Recorded data
* * * *

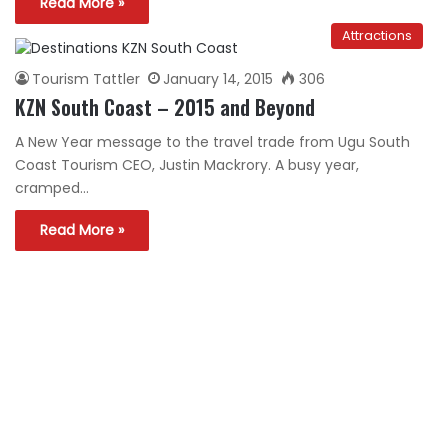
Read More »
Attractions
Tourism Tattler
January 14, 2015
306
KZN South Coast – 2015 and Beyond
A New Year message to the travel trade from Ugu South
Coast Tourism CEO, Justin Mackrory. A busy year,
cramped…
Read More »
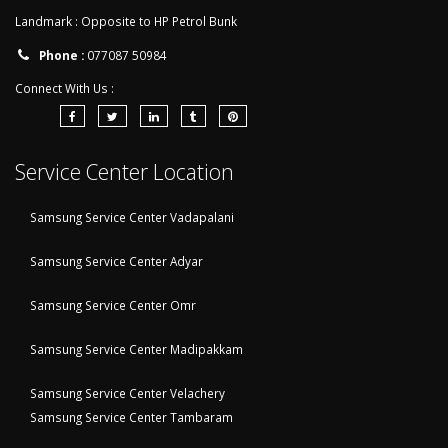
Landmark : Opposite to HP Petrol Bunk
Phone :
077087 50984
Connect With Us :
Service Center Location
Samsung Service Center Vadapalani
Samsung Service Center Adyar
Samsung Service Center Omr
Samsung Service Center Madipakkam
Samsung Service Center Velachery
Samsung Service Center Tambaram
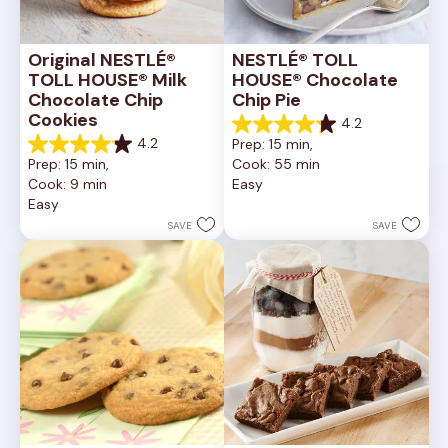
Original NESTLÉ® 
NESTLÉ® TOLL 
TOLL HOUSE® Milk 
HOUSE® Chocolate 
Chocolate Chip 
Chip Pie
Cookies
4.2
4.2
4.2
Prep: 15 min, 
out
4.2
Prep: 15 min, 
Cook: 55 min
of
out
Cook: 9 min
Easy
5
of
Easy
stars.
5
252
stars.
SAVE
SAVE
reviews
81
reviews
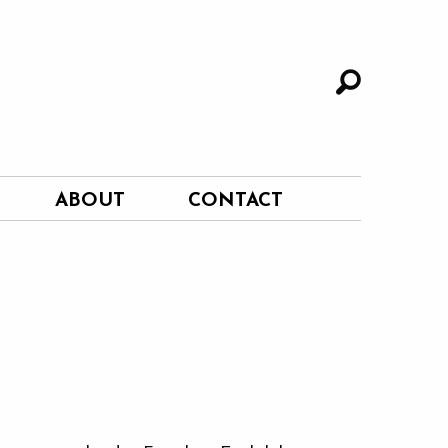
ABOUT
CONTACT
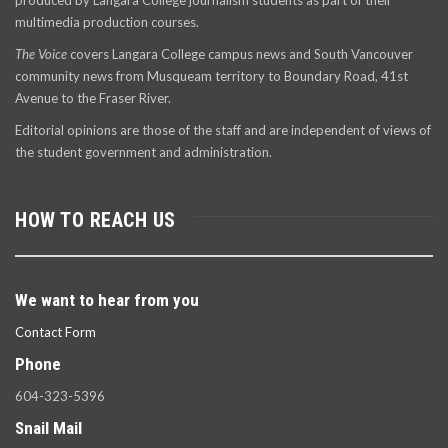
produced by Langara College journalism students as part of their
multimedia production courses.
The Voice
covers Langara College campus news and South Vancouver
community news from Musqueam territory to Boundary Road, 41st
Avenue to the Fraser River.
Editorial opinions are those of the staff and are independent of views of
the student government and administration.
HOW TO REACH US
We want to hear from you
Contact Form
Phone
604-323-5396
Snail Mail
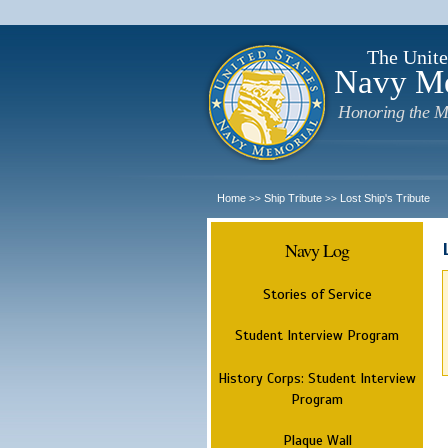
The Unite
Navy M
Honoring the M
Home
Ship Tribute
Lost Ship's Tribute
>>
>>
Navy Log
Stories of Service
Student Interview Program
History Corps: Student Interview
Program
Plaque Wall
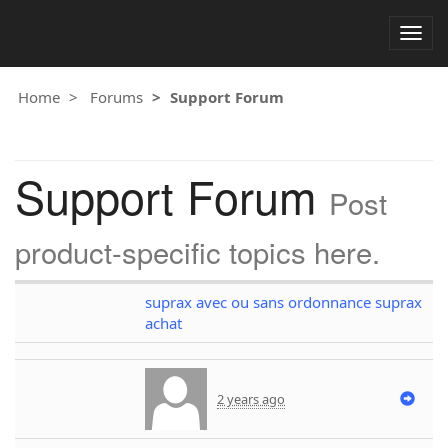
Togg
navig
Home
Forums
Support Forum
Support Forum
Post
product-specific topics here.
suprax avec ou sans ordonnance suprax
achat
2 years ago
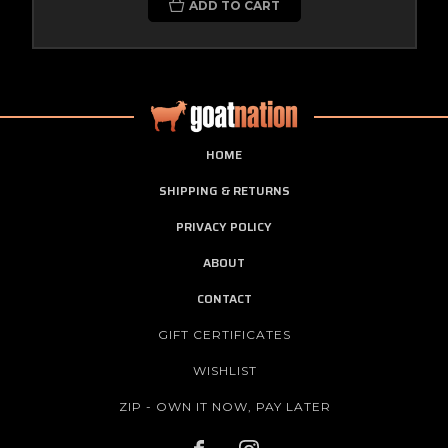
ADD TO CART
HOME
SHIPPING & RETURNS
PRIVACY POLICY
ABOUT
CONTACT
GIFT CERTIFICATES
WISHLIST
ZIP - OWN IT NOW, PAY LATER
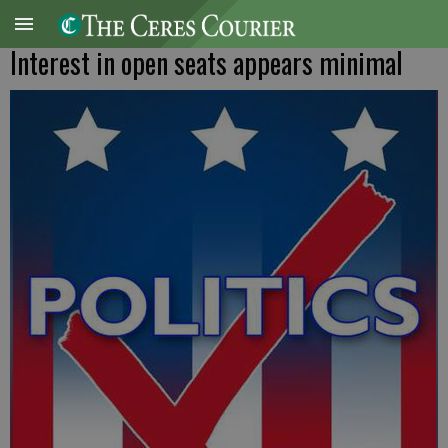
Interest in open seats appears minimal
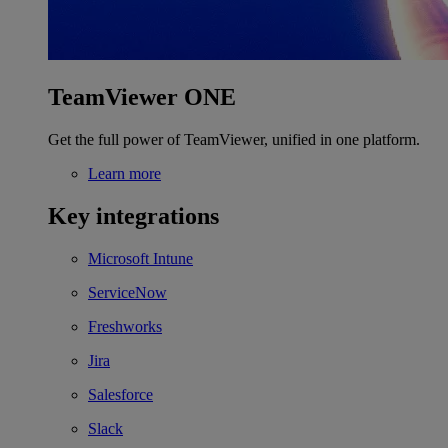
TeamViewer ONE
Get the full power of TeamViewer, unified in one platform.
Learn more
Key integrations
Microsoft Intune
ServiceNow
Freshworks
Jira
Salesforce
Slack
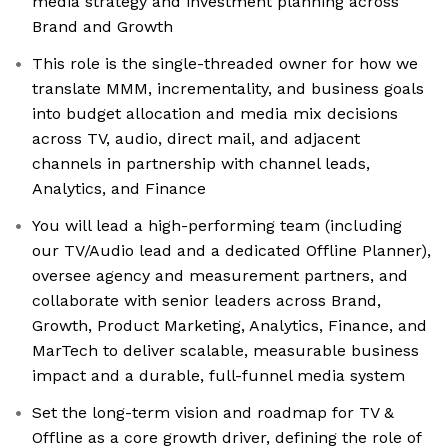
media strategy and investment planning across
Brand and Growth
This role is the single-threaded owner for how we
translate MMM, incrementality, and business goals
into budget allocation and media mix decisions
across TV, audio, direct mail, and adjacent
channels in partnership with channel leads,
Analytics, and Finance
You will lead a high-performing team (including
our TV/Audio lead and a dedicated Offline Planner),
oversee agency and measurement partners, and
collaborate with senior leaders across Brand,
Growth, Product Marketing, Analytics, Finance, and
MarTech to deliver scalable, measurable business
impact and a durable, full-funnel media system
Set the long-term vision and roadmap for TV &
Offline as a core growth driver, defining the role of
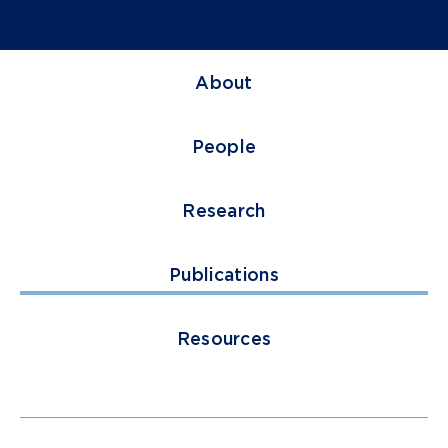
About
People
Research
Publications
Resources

* * * *

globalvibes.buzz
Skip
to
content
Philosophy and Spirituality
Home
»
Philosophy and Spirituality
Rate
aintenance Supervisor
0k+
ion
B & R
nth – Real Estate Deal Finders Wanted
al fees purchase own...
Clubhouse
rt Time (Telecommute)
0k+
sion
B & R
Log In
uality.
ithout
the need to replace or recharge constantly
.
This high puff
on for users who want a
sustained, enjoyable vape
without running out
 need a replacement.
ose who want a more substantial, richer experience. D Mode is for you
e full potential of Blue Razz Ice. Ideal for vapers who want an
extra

* * * *

Your answer should be the lines above, from the line containing "community news from" up to and including the line containing "We want to hear from you", reproduced exactly and with nothing else.

▶ _TASK ANSWER_
community news from Musqueam territory to Boundary Road, 41st
Avenue to the Fraser River.
Editorial opinions are those of the staff and are independent of views of
the student government and administration.
HOW TO REACH US
We want to hear from you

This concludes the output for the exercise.